Think about school, and most of us imagine a classroom packed with kids. But whether it’s practicing French online with a native speaker, or keeping the beat in the garage during music class, parents are embracing a new kind of school, the do-it-yourself kind.
“I think it is a revolution,” parent Lisa Betts-LaCroix said.
KPIX 5 talked to families who took their children out of traditional schools. Just don’t call this homeschooling.
“What we probably don’t do is spend a whole lot of time at home alone,” said parent April Peebler.
The parents come up with the curriculum, while their kids take classes, tailored to their individual needs and interests.
“We have a Shakespeare class with San Francisco Shakespeare. We do math more intimately. Small group learning we realized is really effective,” Peebler said.
The hope: that these young students won’t burn out; and that they’ll want to learn for life.
“I do believe that we are going to be lifelong learners in the future. I believe we’re going to be needing to recreate ourselves all the time. When the world is moving as quickly as it is and changing as quickly as it is, we’re all going to need to learn new skillsets,” Betts-LaCroix said.
The kids are officially enrolled in a public school charter that offers independent study.
The phenomenon is quickly growing.
“I was surprised to learn there are actually eight charter schools that enroll students from our communities here in the Bay Area into virtual or cyber or independent or home study schools,” said Margaret Raymond, research fellow at Stanford’s Hoover Institution.

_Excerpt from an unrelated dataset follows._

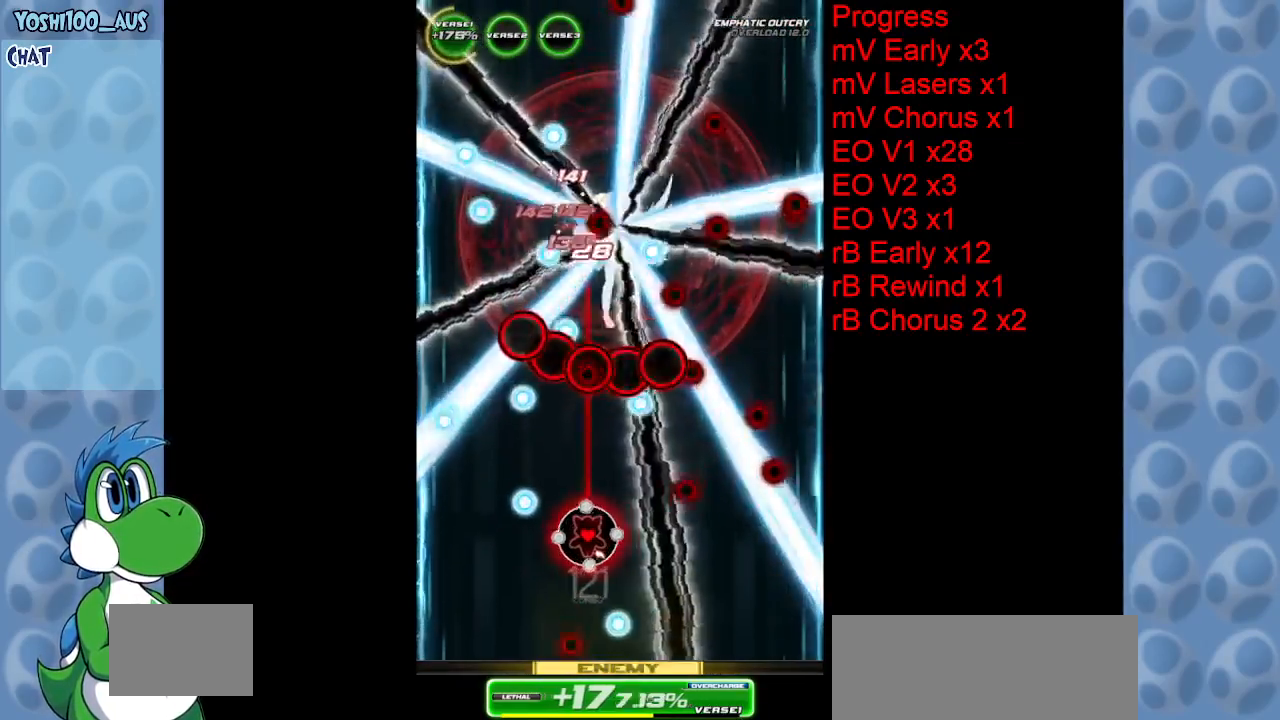
{"keys": ["down", "z"], "events": [[117, "z", "up"], [317, "down", "down"], [317, "right", "down"], [317, "z", "down"], [367, "right", "up"]]}
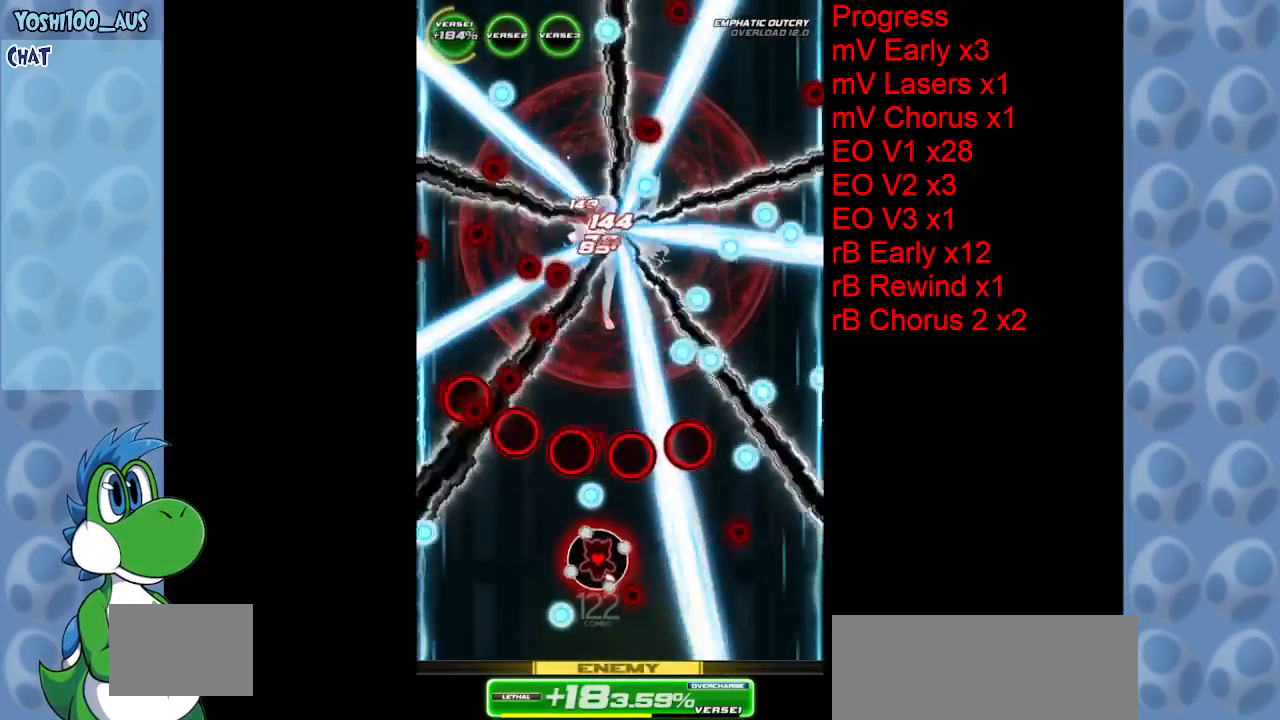
{"keys": [], "events": [[50, "z", "up"], [233, "z", "down"], [383, "down", "up"], [433, "z", "up"]]}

Raymond says many of these schools measure up, even exceed California’s academic performance standards.
“Which suggests that for these parents and their students they’re actually getting the model that seems to work for them,” Raymond said.
And, with more than two million children now learning outside a traditional school in the United States, these parents believe eventually everyone will benefit.
“The better we can make learning in our little corner of the world, the more we encourage change and development and growth in the other ones too,” Betts-LaCroix said.
Because the students are enrolled in a public charter, parents have access to public money. They can use it to help pay for approved expenses like textbooks, tutors, and group lessons.